Well my old horse looked just like him so maybe i can help with some names i used to call him!

How about something with azul. Incase you didnt know azul is "blue" in spanish.
Ummm im really bad at names lol. Blue eyes?
If u like rap, "the real slim shady" referring to eminem the rapper.
Im sorry if my ideas are horrible haha.!


----------



## horsea

Haha thanks! And no ideas are bad when I dont have any myself 

I was thinking Starry Eyed maybe, but I bet thats common.


----------



## ItsNOWandFOREVER

horsea said:


> Haha thanks! And no ideas are bad when I dont have any myself
> 
> I was thinking Starry Eyed maybe, but I bet thats common.

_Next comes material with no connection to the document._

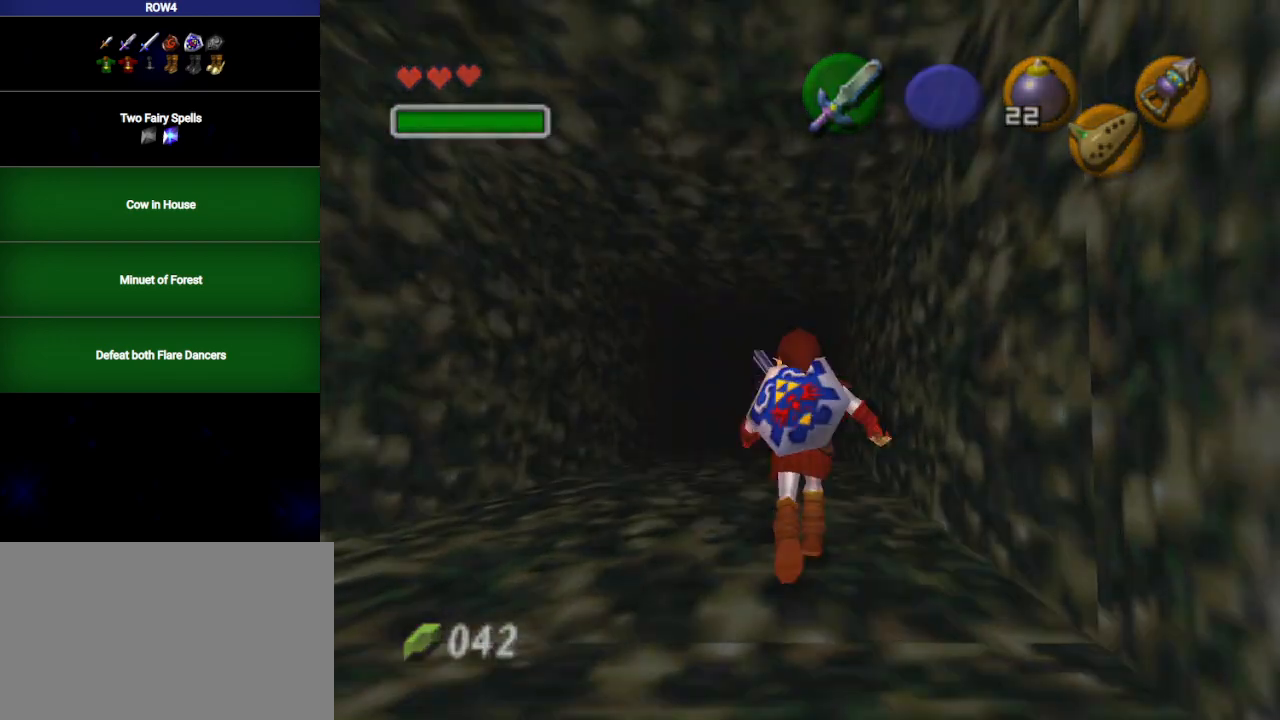
{"buttons": [], "left_stick": "up", "right_stick": "center", "events": [[350, "left_stick", "center"], [483, "A", "up"], [500, "left_stick", "up"]]}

Noo ive never heard that ! Its pretty cute i just thought of starry night or Starry Knight with a "k" coming from your idea. Or star bright, star light lol.
_Posted via Mobile Device_


----------



## PaintLovinGirl

How is he bred?


----------



## 40232

I would combine his parents names if they are registered


----------



## FaceTheMusic

Going off of his barn name I have a couple of ideas. What about Cosmic Fury, Cosmo Decked Out, Color Me Cosmic or (just because lol)IM No Indigo?


----------



## horsea

I don't know his parents names  I wish because then it would be a lot easier. I'm no indigo is really cute hahaha


----------



## DancingArabian

Cosmo Kramer

I kind of liked Blue Eyed Paint though, not sure why. Simple and to the point.
_Posted via Mobile Device_


----------



## Val1991

Keep in mind mind that over the loud speaker you will be introduced as "So-and-so" on "Horse" So you kind of want it to flow. Just some random things off the top of my head refering to blue/indigo/cosmic/outerspace/slow paced


Blue Cosmos
Blue Skies Ahead
Go for Blue
A Comet's Tail
Oh so Blue
Blue without You
A Blue Moon
Slow to Go Indigo
Indigo Dreams
One Lazy Afternoon
A Path to the Stars
Sapphire Stars
Love Those Baby Blues
Blue Eyed Cosmos
Color Me Blue/Indigo
Blue Indian 
Captain Cosmos
Slow and Steady
The Stars in Your Eyes

K, I'm officially out of thoughts. Hope I was of some help ^^


----------



## themacpack

FaceTheMusic said:


> Going off of his barn name I have a couple of ideas. What about Cosmic Fury, Cosmo Decked Out, Color Me Cosmic or (just because lol)IM No Indigo?


I like Color Me Cosmic


----------



## Val1991

Slow to Go Indigo
Blue-eyed Indian


----------



## Saddlebag

Aaah, he needs a name appropriate to english classes, a dignified name. Lancaster
Skip a Beat
Cashin Out
Bolero


----------



## horsea

I'm really liking how Color Me Cosmic sounds. It would be appropriate both english and western and just rolls well. I'll check with the pinto association and Paint association just because 
_Posted via Mobile Device_


----------